Four experiments provide support for this assertion: a self-threat increases consumers’ choice of an ethical option, even when the alternative choice is objectively superior in quantity (Study 1) and product quality (Study 2). Further, restoring self-esteem through positive feedback eliminates this increase in ethical choice (Studies 2 and 3). As an additional test of the robustness of the results, a final study examined the effect of self-threat on choice in a field setting (Study 4).

The findings indicate that ethical purchases are not just altruistic. They hold purposeful individual value and can help in the self-restorative process. Implications for managers making decisions regarding investment in ethical product features are discussed.

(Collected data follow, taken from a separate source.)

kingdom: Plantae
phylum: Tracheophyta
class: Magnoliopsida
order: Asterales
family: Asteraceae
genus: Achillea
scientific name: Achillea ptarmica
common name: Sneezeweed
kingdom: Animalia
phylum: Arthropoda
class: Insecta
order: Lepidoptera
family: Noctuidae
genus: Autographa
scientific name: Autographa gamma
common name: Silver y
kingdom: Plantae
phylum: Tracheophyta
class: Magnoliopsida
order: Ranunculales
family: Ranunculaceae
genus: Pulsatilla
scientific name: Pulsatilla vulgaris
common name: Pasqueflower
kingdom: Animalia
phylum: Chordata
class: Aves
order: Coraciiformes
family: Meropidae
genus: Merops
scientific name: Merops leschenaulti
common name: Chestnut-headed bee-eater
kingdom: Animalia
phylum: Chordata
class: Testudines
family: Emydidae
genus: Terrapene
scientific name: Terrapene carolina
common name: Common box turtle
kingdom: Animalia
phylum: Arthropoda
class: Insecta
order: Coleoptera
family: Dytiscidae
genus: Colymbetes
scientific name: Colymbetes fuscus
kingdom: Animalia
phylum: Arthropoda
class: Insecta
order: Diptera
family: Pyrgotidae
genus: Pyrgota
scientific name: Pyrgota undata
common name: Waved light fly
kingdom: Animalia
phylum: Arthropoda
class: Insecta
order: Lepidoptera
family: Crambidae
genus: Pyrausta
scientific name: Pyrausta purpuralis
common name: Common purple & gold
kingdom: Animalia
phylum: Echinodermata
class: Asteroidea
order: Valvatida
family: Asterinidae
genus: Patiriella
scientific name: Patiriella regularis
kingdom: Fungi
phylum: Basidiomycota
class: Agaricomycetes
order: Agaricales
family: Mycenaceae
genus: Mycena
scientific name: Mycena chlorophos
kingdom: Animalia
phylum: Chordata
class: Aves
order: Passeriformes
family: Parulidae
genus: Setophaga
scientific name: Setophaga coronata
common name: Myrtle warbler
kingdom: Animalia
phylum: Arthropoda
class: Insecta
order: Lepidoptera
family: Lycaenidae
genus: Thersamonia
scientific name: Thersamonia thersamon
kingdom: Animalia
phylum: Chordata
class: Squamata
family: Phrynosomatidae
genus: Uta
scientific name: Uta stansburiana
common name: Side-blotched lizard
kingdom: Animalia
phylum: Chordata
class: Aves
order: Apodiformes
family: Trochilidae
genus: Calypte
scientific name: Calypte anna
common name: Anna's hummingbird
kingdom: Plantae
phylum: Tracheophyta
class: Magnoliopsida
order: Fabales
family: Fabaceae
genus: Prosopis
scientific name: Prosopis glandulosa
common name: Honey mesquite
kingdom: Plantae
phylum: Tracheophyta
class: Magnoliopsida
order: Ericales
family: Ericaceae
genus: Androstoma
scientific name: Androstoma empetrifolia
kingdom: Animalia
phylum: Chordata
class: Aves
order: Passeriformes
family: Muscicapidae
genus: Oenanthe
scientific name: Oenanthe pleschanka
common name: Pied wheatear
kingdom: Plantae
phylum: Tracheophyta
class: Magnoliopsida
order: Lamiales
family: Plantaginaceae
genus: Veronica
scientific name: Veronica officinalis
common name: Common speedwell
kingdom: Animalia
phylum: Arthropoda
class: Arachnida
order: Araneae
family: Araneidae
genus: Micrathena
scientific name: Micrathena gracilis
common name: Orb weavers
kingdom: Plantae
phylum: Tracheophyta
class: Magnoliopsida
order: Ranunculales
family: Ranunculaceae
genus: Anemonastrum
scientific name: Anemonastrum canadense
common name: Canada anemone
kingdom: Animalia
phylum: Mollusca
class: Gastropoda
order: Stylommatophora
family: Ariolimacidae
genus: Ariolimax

Remi Trudel, Jill Klein, Sankar Sen & Niraj Dawar. 2020. Feeling Good by Doing Good: A Selfish Motivation for Ethical Choice.

Journal of Business Ethics, 166(1), 39–49.

Positive shock in consumer ethical judgements
Existing debates on business ethics under-represent consumers’ perspectives. In order to progress understanding of ethical judgement in the marketplace, the authors unpack the interconnections between consumer ethical judgment, consent and context.

The authors address the question of how consumers judge the morality of threat-based experiential marketing communications. the interpretive qualitative research shows that consumers can feel positively about being shocked, judging threat appeals as more or less ethical by the nature of the negative emotions they experience. The authors also determine that the intersection between ethical judgement, consent and context lies where consumers’ perceptions of fairness and consequences lend contextualised normative approval to marketing practice.

This research makes three original contributions to existing literature. First, it extends theory in the area of ethical judgement, by highlighting the importance of consent for eliciting positive moral responses. Second, it adds to embryonic research addressing the role of emotions in ethical judgement, by ascertaining that negative emotions can elicit positive consumer ethical judgement. Third, the research contributes an original concept to ethical judgement theorisation, namely consumer-experienced positive shock (CEPS).

The authors define CEPS as a consensual shock value judged as ethical due to its ephemerality, commercial resonance, brand alignment, target-audience appropriateness and contextual acceptability. The authors also extrapolate the dimensions of CEPS into an ethical judgement typology, elucidating how consumers judge some threat-based communications as ethical, but not others. Consequently, this work dovetails with wider business ethics debates on ethical judgement, adding value by clarifying the conditions that generate positive consumer ethical judgement.

Read this Open Access article online for free.

Caroline Moraes, Finola Kerrigan & Roisin McCann. 2020. Positive Shock: A Consumer Ethical Judgement Perspective.

Journal of Business Ethics, 165(4), 735–751.